WASHINGTON, Sept. 25 (UPI) -- Recent sentiments from leading figures in Iraq and Lebanon suggest a migration away from Iran-centered politics in the Levant, an analyst says.
David Schenker, director of the Program on Arab Politics at The Washington Institute for Near East Policy, writes in The New Republic that recent statements from Iraqi Shiite cleric Grand Ayatollah Ali Sistani and diplomatic overtures from Lebanon suggest political power in the region is moving away from Iran.
Schenker points to statements made in July by the revered cleric that Iraqi Shiites should cast their votes in the 2009 provincial elections for whichever slate or candidate presents the best platform. In the 2005 elections, by contrast, Sistani advocated the United Iraqi Alliance.

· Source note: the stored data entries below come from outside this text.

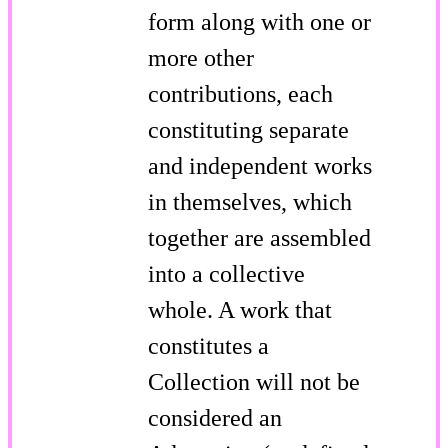
form along with one or
more other
contributions, each
constituting separate
and independent works
in themselves, which
together are assembled
into a collective
whole. A work that
constitutes a
Collection will not be
considered an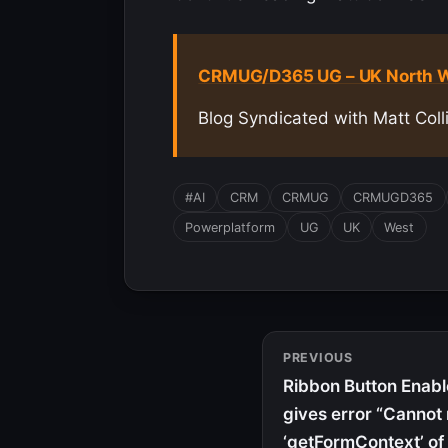
CRMUG/D365 UG – UK North W
Blog Syndicated with Matt Coll
#AI
CRM
CRMUG
CRMUGD365
Powerplatform
UG
UK
West
PREVIOUS
Ribbon Button Enab
gives error “Cannot
‘getFormContext’ of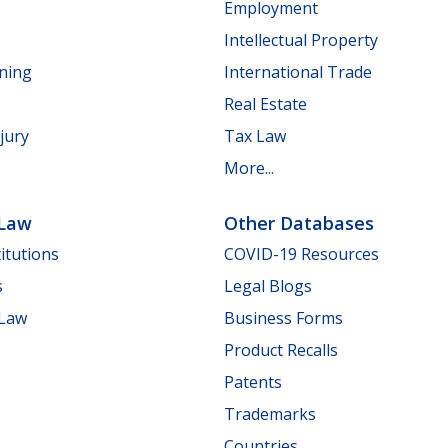
Employment
Intellectual Property
nning
International Trade
Real Estate
jury
Tax Law
More...
 Law
Other Databases
itutions
COVID-19 Resources
s
Legal Blogs
 Law
Business Forms
Product Recalls
Patents
Trademarks
Countries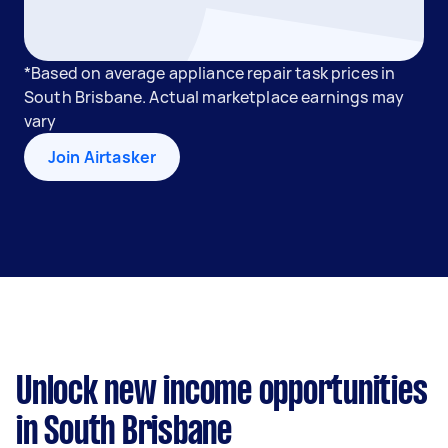
*Based on average appliance repair task prices in
South Brisbane. Actual marketplace earnings may
vary
Join Airtasker
Unlock new income opportunities
in South Brisbane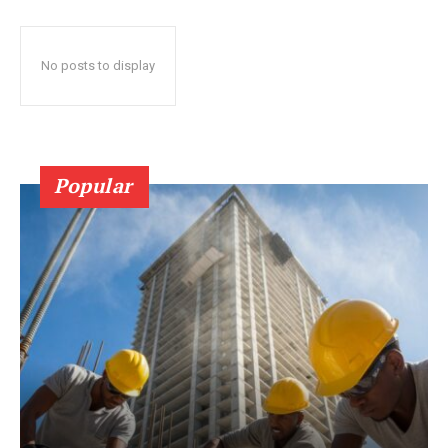
No posts to display
Popular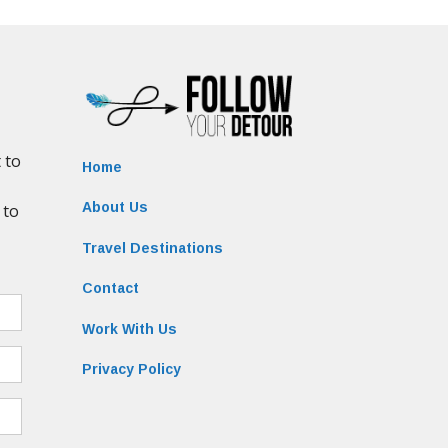
Home
About Us
Travel Destinations
Contact
Work With Us
Privacy Policy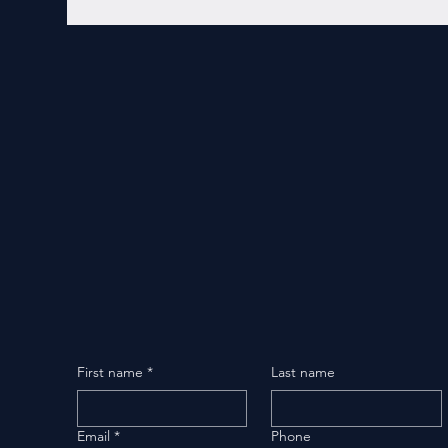
First name
*
Last name
Email
*
Phone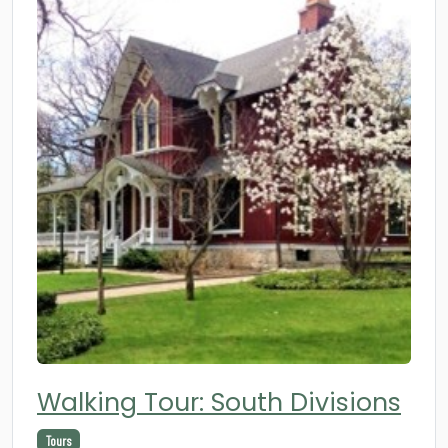
Walking Tour: South Divisions
Tours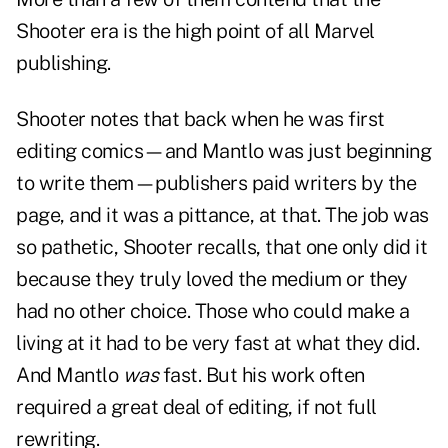
Shooter era is the high point of all Marvel
publishing.
Shooter notes that back when he was first
editing comics—and Mantlo was just beginning
to write them—publishers paid writers by the
page, and it was a pittance, at that. The job was
so pathetic, Shooter recalls, that one only did it
because they truly loved the medium or they
had no other choice. Those who could make a
living at it had to be very fast at what they did.
And Mantlo
was
fast. But his work often
required a great deal of editing, if not full
rewriting.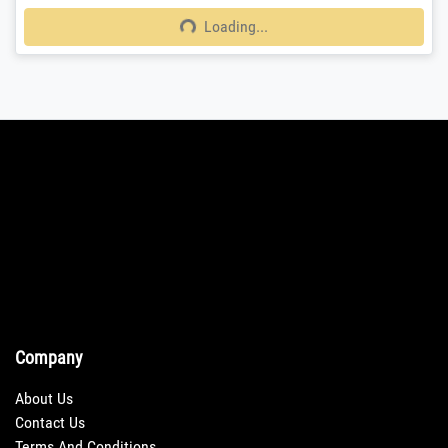
Loading...
Loading...
Company
About Us
Contact Us
Terms And Conditions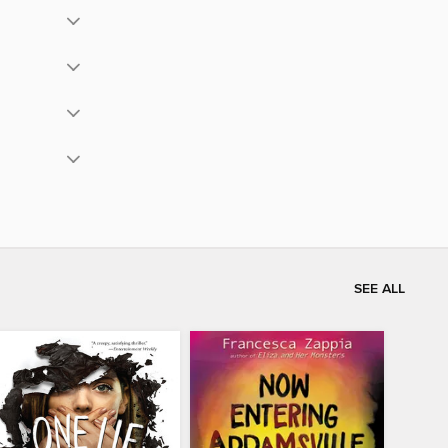
SEE ALL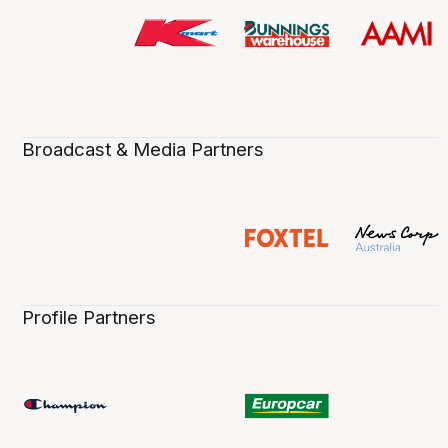
Broadcast & Media Partners
Profile Partners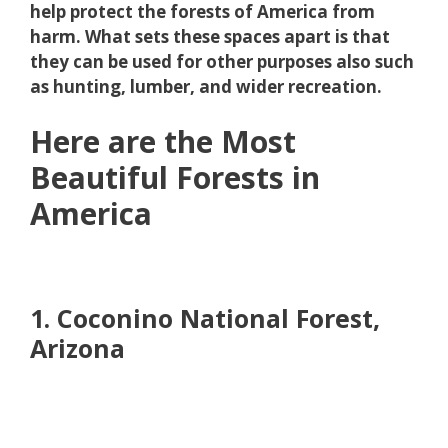
help protect the forests of America from
harm. What sets these spaces apart is that
they can be used for other purposes also such
as hunting, lumber, and wider recreation.
Here are the Most
Beautiful Forests in
America
1. Coconino National Forest,
Arizona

This move to plurality could point to a decision by Sistani to counter Iranian hegemony in the region, Schenker notes.
Meanwhile, calls from Lebanese lawmaker Saad Hariri, son of slain former Lebanese Prime Minister Rafik Hariri, urged broader "Arabism" in the region as a bulwark against Persian dominance.
While Lebanese Hezbollah and its leader, Hassan Nasrallah, have emerged as powerful political forces in Beirut with the support of Iran, many Iraqi Shiites look to Sistani, not the clerics in Iran, for leadership.
Lebanese Shiites, Schenker says, do not look to Tehran for the leadership that the Hezbollah dominance suggests, and the recent political climate in Baghdad and Najaf suggests Iraq may follow suit.